De acordo com a Radiation Effects Research Foundation (RERF), criada para estudar os efeitos da radiação em sobreviventes de Hiroshima e Nagasaki, cerca de 1.900 mortes por câncer podem ser atribuídas às bombas atômicas. Dessas, 200 casos de leucemia e 1.700 cânceres sólidos. 

Mas os dados sobre muitos outros potenciais efeitos para a saúde decorrentes da exposição à radiação, como defeitos de nascimento, são menos conclusivos.

Embora estudos tenham demonstrado que a intensa exposição aos raios X de fato produz defeitos de nascimento, há um debate considerável sobre o fato de haver ou não defeitos congênitos nos descendentes de sobreviventes de Hiroshima e Nagasaki.

Olhando para os dados de Chernobyl, onde a liberação de radiação foi 100 vezes maior do que a das cidades japonesas, há uma falta semelhante de dados definitivos sobre defeitos congênitos induzidos por radiação.

De fato, o impacto mais definitivo sobre a saúde de Chernobyl em termos de números foi o aumento dramático de abortos eletivos em locais próximos e distantes do local do acidente.

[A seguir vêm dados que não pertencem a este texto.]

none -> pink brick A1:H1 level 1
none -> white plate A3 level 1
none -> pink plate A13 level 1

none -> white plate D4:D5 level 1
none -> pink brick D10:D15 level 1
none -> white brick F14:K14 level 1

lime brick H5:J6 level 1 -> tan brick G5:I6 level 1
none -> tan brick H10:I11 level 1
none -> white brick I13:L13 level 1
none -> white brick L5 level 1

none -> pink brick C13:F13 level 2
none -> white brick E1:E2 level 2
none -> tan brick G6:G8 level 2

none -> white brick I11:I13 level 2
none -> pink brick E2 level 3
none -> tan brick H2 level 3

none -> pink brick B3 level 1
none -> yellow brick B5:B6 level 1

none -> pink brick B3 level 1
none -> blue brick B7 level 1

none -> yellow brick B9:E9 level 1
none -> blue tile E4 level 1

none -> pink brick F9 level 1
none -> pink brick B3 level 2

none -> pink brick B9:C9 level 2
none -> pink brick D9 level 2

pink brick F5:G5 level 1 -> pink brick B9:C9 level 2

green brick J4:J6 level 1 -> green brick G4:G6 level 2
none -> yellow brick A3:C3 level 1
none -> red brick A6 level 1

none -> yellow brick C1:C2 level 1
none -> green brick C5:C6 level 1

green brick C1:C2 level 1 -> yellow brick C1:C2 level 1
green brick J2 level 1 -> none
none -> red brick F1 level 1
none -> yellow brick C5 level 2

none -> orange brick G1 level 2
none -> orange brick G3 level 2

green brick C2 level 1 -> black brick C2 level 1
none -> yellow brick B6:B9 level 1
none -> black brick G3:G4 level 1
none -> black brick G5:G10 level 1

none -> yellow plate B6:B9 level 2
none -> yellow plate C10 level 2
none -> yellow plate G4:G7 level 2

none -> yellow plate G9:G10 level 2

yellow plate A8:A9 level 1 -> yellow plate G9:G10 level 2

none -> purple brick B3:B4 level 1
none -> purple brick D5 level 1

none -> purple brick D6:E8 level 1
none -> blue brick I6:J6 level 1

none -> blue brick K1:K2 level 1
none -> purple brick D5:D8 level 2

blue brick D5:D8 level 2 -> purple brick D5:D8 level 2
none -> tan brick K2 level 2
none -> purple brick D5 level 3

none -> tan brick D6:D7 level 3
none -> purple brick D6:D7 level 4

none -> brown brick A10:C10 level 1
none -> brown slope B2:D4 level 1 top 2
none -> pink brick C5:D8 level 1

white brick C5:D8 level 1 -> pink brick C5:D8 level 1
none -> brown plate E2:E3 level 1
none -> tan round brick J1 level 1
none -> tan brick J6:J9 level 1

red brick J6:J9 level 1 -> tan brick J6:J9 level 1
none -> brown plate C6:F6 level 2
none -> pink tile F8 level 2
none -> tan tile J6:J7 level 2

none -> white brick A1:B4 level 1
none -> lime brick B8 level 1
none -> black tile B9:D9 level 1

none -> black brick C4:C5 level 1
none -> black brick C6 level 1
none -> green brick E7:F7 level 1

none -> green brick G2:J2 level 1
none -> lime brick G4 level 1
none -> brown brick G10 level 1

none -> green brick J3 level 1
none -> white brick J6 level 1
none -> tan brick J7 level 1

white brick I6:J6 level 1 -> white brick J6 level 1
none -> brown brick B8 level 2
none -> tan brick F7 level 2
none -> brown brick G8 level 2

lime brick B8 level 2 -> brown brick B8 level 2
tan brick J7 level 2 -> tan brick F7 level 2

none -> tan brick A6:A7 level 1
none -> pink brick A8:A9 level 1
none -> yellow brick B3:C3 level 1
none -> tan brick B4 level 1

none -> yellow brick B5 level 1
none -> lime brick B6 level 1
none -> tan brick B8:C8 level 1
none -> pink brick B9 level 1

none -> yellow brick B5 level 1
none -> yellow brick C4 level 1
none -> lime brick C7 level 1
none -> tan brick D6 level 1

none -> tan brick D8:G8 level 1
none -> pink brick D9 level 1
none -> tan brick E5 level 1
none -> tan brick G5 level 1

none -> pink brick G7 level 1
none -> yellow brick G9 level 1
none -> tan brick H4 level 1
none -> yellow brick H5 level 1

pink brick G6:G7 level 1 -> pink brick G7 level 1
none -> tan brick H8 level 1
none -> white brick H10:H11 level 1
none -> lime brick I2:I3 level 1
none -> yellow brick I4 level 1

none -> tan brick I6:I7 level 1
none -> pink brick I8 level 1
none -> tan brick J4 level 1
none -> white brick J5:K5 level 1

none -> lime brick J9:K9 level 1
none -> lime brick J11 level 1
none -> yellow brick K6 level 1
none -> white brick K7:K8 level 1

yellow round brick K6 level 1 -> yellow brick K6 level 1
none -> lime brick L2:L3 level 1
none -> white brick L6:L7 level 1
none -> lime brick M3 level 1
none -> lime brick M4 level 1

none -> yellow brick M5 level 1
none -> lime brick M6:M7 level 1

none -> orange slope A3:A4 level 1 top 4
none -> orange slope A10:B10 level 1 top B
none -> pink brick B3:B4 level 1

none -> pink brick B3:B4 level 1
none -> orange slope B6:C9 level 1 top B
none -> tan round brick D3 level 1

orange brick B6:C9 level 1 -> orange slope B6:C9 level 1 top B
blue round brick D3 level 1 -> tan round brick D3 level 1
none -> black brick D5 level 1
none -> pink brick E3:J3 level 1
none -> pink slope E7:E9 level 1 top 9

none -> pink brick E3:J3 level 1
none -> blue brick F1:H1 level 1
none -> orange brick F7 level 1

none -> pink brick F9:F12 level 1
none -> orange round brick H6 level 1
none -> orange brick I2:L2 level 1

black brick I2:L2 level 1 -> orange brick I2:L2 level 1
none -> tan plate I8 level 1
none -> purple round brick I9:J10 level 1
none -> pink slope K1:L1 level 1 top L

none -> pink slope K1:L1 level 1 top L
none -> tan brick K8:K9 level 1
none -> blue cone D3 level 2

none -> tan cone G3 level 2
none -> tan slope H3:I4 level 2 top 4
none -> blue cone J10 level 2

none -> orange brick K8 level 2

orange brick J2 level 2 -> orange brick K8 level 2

Isto ocorreu devido à chamada “fobia nuclear”, oriundo da falta de informação e orientação oficial inadequada.

Por não terem sido informadas sobre a real falta de risco, as pessoas se tornaram vítimas de ansiedade e pânico quanto aos possíveis efeitos da radiação.

Mais uma vez, o pesquisador cita a força-tarefa como uma forma ajudar profissionais de saúde, políticos e outras administrações a entender e separar o que é mito de realidade, tomando decisões baseadas apenas em evidências e auxiliando as pessoas a entenderem quais os riscos reais que poderão enfrentar.

Qual é o risco de enfrentarmos outra situação como a de Hiroshima e Nagasaki?

De acordo com Dallas, o risco de enfrentarmos uma troca de ofensivas nucleares – e seu impacto devastador sobre a saúde pública de todo o mundo – aumenta a cada dia.

As armas não estão só se espalhando para outras nações, como as relações internacionais estão cada vez mais voláteis.

A crescente sofisticação tecnológica entre os grupos terroristas, bem como a crescente disponibilidade de materiais radioativos com grande capacidade de destruição também são consideradas especialmente preocupantes. 

No entanto, ele afirma que, apesar das perspectivas mais sombrias que pairam sobre as mentes das pessoas, é uma obrigação moral e ética que as autoridades respondam a isso adequadamente.